3. Segment Your Website
If you don’t want to have multiple landing pages, you can simply segment your site into sections that serve your different buyer personas. This works particularly well with service-based industries. You might even make the transition as simple as offering a section for consumers and one for business owners or adding details to listings about how to buy in bulk as online retailers such as Office Depot do.
Shipley Energy creates a sales funnel for both segments of its buying audience. They offer a section titled “For Your Home” with an invitation to enter your zip code and click on the type of information you’d like to purchase (heating oil, propane, natural gas, etc.) On the other side of their home page, the column reads “For your business” and offers different information geared toward business owners, such as fleet fueling and wholesale fuels, and offers a free quote. Although the two segments look similar, the information contained is quite different.
4. Cross-Train Employees
Make sure your customer service staff is cross-trained to handle questions and problems from both the B2B and B2C segment. Calls get routed to the wrong department, or some customers will have a personal need of your product as well as business needs. Your employees should all feel comfortable answering any questions that might come their way. The only way to ensure your employees are fully versed in B2M needs is through extensive training and asking them to work in different departments from time to time.
5. Meet Everyone’s Needs
Figuring out how to meet the needs of one audience without disrupting another is a balancing act. Think about some of the direct sales companies out there.
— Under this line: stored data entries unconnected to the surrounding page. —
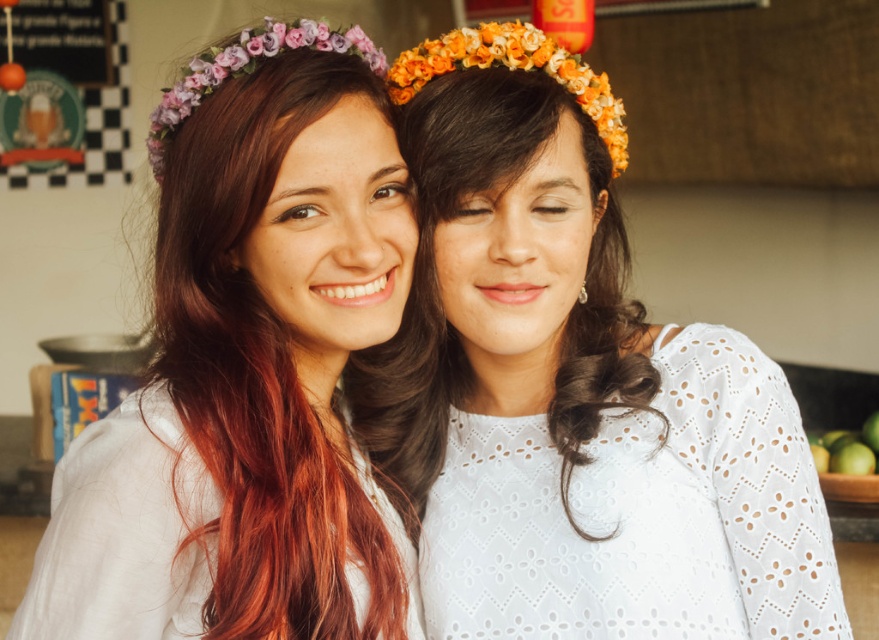
Question: Is matte floral crown at upper left to the right of green matte apples at lower right from the viewer's perspective?

Choices:
 (A) no
 (B) yes

Answer: (A)

Question: Which point appears farthest from the camera in this image?

Choices:
 (A) (429, 301)
 (B) (870, 426)
 (C) (608, 593)
 (D) (74, 552)

Answer: (B)

Question: Which point is farther to the camera?

Choices:
 (A) white lace dress at center
 (B) matte floral crown at upper left
 (C) green matte apples at lower right

Answer: (C)

Question: Does dark brown silky hair at center appear on the right side of green matte apples at lower right?

Choices:
 (A) no
 (B) yes

Answer: (A)

Question: Based on their relative distances, which object is farther from the dark brown silky hair at center?

Choices:
 (A) green matte apples at lower right
 (B) matte floral crown at upper left
 (C) white lace dress at center

Answer: (A)

Question: Can you confirm if white lace dress at center is wider than matte floral crown at upper left?

Choices:
 (A) yes
 (B) no

Answer: (A)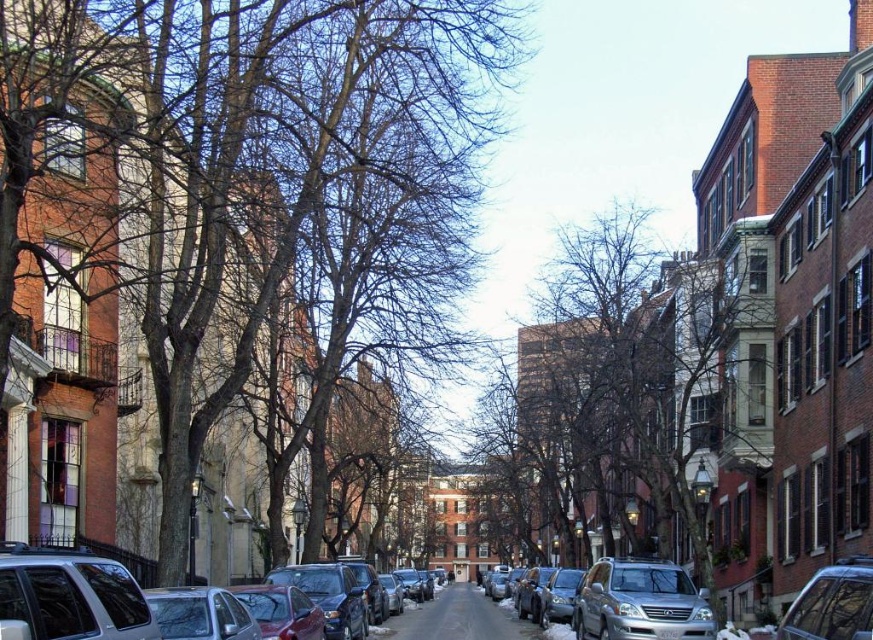
You are a delivery driver who needs to park your vehicle in this street. You have a matte silver suv at lower left and a silver metallic suv at center in your view. Which of these two SUVs is shorter in height?

The matte silver suv at lower left is shorter than the silver metallic suv at center.

You are a delivery drone flying above the street. You need to deliver a package to a location behind the metallic silver car at lower right. The smooth brown tree at center is in your path. Can you safely fly over the tree without hitting it?

The smooth brown tree at center is taller than the metallic silver car at lower right. Since the tree is taller, the drone cannot safely fly over it without risking collision, so it should find an alternative route around the tree.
If they sell their products online, their sales consultants may suffer. However, the ability to sell to the general public is a tempting proposition that’s difficult for many multi-level marketing (MLM) companies to resist. One way some companies get around this is by matching buyers with consultants. However, MLM isn’t the only industry which must balance the needs of many.
Think through each aspect of your services to B2Bs and make sure they don’t violate the needs of B2Cs and vice versa.
Sony Pictures discusses their product placement policies and are pretty well known for placing products in their films. At the same time, they must create entertaining films which aren’t too advertisement based. They’ve set some standards for the types of products they’ll place in order to protect their audience (consumers). For example, they won’t advertise tobacco products.
6. Adjust Your Marketing
While there are ways of reaching both audiences at the same time, marketing to B2B and B2C is quite different. Marketing to businesses requires educating your audience and showing them you’re an expert. On the other hand, consumers want to know you can meet their needs or solve a problem. The ROI is also skewed. With consumers, they typically buy one of an item, while business owners may buy in bulk and spend much more money. A more expensive advertising campaign aimed at B2B may have a higher ROI because of the average sale.
The only way to come out ahead with your marketing efforts as a B2M is with careful tracking of costs and results. When the ROI is significant, repeat those efforts. When the results fall flat, find something different.
When it comes to running a B2M business effectively, the way you view your audience segments makes a huge difference. Know your customers and all the little details about them so you can meet their needs and give them a positive experience with your brand. Serving multiple segments isn’t just possible but might be profitable. However, you must be highly organized and ready to adapt to any market changes.